For the final day of the swell, I decided to get into the water with my water housing, fins, and a singular goal: to get closer to the energy of the wave. I wanted to see the wave from its stomach. It’s not the same experience. You no longer observe the chaos from the boat. You are inside the energy. You feel the currents, the pressure, the reef vibrations. You see the swell lines rise like transparent walls before turning into watery monsters.

That day, I understood - once again - that Teahupo’o isn’t a wave you capture. It tolerates you. It lets you tell the story it agrees to show you.
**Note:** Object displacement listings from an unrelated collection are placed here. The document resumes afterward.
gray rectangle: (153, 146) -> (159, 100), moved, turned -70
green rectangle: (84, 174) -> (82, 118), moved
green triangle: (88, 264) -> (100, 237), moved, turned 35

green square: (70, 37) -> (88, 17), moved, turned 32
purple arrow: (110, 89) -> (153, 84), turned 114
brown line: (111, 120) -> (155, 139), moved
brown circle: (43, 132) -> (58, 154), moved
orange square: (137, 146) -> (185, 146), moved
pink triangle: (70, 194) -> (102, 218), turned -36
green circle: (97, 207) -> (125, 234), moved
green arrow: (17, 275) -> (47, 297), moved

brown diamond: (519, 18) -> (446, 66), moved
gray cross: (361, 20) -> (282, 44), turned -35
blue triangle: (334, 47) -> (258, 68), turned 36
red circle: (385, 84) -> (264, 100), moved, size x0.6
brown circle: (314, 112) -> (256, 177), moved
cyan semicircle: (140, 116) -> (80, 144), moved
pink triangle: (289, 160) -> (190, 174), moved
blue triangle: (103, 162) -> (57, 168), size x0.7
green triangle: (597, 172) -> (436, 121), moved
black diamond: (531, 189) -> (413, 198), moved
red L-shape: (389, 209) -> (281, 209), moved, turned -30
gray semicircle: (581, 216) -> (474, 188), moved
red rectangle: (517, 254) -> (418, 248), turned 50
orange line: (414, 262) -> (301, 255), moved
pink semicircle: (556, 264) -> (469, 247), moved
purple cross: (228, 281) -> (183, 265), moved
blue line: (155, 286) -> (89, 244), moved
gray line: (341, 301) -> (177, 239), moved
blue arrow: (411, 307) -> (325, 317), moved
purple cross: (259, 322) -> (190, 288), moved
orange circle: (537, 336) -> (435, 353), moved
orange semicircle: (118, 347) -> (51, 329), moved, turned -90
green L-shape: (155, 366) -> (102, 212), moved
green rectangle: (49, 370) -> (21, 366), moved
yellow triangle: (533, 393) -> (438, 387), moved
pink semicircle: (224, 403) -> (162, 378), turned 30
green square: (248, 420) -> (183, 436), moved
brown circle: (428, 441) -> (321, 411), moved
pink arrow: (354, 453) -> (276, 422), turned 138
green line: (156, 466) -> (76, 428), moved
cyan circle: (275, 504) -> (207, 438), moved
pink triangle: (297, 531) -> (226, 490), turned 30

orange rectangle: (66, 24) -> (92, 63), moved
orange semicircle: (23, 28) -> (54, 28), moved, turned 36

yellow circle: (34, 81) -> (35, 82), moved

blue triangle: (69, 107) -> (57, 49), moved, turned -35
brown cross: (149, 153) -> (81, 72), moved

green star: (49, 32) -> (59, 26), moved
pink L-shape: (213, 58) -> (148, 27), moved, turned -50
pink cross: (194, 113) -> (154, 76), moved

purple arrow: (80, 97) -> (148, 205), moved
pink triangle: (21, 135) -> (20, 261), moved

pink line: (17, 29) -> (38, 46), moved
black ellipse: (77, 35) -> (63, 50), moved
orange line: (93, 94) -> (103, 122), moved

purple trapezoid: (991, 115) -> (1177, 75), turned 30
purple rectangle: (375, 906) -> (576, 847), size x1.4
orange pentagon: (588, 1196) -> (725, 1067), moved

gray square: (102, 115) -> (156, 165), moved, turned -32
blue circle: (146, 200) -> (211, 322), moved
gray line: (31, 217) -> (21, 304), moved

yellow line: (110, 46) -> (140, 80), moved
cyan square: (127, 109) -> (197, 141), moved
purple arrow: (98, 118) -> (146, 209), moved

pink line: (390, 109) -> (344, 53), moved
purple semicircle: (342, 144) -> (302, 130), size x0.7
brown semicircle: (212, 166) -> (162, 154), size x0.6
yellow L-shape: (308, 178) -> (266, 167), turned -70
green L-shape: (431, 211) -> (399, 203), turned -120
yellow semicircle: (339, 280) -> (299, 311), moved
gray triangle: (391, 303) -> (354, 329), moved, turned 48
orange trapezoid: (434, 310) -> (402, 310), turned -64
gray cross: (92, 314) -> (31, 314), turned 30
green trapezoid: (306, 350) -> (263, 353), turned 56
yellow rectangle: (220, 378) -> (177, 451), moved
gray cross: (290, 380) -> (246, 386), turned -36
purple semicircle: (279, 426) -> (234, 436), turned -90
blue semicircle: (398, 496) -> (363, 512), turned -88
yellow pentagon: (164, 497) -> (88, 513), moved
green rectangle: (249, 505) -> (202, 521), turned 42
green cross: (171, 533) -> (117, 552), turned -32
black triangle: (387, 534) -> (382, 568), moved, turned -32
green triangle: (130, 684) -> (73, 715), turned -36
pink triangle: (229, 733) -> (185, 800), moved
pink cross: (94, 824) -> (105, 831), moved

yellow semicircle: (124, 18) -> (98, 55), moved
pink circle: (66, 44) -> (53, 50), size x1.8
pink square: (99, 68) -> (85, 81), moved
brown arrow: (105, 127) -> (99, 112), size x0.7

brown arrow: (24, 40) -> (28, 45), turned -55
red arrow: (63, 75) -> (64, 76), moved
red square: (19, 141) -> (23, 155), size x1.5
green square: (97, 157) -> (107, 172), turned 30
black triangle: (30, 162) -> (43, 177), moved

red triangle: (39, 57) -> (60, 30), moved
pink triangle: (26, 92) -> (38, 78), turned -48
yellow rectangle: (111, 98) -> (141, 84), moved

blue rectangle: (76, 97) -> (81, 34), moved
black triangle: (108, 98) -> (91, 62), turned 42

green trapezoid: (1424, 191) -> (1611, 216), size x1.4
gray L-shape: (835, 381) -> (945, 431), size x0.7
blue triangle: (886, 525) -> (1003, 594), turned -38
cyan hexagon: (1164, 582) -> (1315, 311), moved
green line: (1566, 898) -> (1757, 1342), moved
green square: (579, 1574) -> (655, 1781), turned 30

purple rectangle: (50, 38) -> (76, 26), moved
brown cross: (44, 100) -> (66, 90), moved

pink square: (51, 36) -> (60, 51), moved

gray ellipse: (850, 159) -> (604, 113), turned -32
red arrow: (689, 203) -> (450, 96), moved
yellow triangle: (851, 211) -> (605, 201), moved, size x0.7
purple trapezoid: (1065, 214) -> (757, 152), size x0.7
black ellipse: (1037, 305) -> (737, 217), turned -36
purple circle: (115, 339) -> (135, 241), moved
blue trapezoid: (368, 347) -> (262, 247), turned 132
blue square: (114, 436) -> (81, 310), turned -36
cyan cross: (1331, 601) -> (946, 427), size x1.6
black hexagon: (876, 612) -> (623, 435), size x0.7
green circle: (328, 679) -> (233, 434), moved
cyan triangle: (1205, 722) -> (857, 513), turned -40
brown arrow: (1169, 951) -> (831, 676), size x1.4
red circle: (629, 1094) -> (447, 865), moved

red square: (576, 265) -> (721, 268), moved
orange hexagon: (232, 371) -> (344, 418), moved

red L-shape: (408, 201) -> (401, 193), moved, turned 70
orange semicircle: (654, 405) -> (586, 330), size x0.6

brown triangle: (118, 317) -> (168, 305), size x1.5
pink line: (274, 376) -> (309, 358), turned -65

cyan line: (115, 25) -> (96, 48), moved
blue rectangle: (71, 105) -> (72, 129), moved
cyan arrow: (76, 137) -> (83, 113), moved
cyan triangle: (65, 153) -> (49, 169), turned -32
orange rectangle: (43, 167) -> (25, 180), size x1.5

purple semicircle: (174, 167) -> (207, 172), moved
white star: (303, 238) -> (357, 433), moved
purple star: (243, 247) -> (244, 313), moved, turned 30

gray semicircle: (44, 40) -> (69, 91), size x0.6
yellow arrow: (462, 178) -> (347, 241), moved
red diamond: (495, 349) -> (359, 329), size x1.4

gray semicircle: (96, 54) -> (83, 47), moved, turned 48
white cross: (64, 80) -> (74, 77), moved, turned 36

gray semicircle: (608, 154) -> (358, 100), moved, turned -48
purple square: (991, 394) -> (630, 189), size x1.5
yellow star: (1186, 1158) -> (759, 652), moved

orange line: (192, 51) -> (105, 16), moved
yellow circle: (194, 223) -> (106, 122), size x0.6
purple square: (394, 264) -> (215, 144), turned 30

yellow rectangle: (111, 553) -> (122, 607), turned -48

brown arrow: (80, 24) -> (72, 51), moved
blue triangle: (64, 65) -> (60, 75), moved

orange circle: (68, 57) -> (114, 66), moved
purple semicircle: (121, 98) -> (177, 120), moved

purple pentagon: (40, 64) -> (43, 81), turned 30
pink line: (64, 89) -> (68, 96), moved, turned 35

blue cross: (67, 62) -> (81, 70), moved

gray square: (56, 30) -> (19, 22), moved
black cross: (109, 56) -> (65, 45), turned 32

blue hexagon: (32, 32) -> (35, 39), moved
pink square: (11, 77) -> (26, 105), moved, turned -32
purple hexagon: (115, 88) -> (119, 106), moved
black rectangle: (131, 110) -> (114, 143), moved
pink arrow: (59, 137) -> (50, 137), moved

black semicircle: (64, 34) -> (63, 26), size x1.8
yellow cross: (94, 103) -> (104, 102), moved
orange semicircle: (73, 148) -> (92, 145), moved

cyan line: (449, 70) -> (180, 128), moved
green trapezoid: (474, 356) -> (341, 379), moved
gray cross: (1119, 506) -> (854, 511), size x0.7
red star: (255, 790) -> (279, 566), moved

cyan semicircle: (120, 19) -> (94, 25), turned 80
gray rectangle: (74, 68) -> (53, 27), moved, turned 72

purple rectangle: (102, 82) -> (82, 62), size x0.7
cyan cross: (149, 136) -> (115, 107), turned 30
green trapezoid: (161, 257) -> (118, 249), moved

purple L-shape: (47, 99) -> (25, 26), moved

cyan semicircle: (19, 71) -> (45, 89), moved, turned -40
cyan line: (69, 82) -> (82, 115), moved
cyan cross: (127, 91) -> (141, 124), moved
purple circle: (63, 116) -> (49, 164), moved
Reflections — Teahupo’o LESSONS

Teahupo’o teaches humility, patience, and respect. The experience is all about passion. This wave teaches me that the ocean is stronger than all of us, but that it can also — occasionally — offer moments of grace if we know how to listen, observe, and wait. Teahupo’o reminds us that nothing is guaranteed, that everything can flip in one second. It reveals what the ocean looks like when it arrives in full force without filters. It is magnificent, brutal, and indifferent. Yet it is essential.

Being a surf photographer at Teahupo’o means accepting being tiny. I accept that I have to start from zero every day. This work is not about pressing the shutter. It is serving something bigger than yourself. This work is translating the untamable into images. It is accepting that we will never fully capture this raw power.

Every Swell
Leaves A Mark

The swell from August 4–6, 2025 will stay etched in my mind forever, but the story never really ends. I am already watching for the next signal in the weather models. I look forward to that ridiculous rise of excitement again. I understand that I will charge my batteries three times too early. I know I can trust the ocean to surprise me. And maybe one day — maybe in a year, maybe in five years from now — a new perfect line will rise from the South Pacific.

And, I’ll be there.

Because you never really leave Teahupo’o and you never leave the ocean, either. Because this relationship is a drug, a necessity, a calling. And because every swell writes a new page. For now, I am content to wait for the next signal, the next swell cycle.

We are all waiting for the next vibration from the Pacific telling us: “Get ready.” We are all hoping for another Code Red swell, another miracle and another opportunity to go face-to-face with the monster. I also know that for as long as Teahupo’o breathes, I’ll be there — camera in hand — ready to listen to its story.